C’è il cielo stracciato di settembre sulla costa ovest del mondo. Corre con la sabbia nelle scarpe fuggendo dai cani al galoppo, tra bambini e aquiloni.
Lei l’aspetta in veranda, sdraiata sul lettino. La mano ferma sul ventre, gli occhi rossi nelle scorie del tramonto. Il sorriso è di chi sa che ogni cosa è stata possibile. E tutto ciò che non è stato è solo perché non ne valeva la pena. Né qui, né in qualunque parte della loro vita. L’idea di perdersi, un punto d’arrivo, non una sconfitta.
Ha la maglia zuppa di sudore e il respiro scarico d’aria, dopo mezz’ora di jogging sul filo dell’oceano.
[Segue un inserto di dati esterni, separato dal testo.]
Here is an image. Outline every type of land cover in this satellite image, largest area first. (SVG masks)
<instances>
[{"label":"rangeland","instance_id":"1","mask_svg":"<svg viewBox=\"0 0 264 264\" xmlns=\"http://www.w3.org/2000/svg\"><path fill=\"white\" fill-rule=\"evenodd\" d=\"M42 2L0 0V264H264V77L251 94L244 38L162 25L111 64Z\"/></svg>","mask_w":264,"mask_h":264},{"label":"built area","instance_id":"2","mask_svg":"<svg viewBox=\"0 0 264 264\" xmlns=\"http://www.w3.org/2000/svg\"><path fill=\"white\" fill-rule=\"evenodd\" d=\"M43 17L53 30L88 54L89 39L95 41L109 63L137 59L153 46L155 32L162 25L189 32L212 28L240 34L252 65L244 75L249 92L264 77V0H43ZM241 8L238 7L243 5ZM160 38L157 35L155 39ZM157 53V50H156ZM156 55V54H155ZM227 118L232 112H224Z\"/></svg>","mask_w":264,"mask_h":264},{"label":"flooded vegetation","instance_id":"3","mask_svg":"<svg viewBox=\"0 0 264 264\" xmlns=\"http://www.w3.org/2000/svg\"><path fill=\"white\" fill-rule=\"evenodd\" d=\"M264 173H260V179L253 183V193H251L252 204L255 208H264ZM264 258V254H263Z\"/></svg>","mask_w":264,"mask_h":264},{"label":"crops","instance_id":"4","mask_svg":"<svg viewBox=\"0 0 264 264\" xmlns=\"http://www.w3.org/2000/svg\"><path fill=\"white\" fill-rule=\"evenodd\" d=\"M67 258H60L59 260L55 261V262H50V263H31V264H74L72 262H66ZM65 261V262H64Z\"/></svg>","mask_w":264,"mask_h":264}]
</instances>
Lei s’alza a fatica negli ultimi tempi, ma lo fa comunque per accoglierlo e intrecciarlo in un abbraccio.
La vita li fissa senza fiato. Entrambi, seppure per motivi diversi.
«Mi sei mancata», baciandola. «Come ti senti?»
«Ora che c’è il tuo odore, bene», ma il viso non si sforza di mentire come all’inizio di tutto.
Lui le passa una mano sulle spalle, un’altra dietro le ginocchia. La solleva piano per non spezzarla. «Vieni, ti lavo i capelli oggi». Lei ha il sorriso dell’abbandono, di chi ha sognato nella notte, ha perso il ricordo e lo ricerca nei profumi intorno. Non oppone resistenza al vento che le scompiglia la faccia e al tramonto che le strizza gli occhi. Ha il sapore degli ultimi giorni in bocca, l’odore della loro casa chiusa da mesi, lontano. Lui le appoggia il naso sulla fronte e le tende le labbra, lasciandole lì. La lacrima che perde scivola rapida sulla testa spoglia di lei.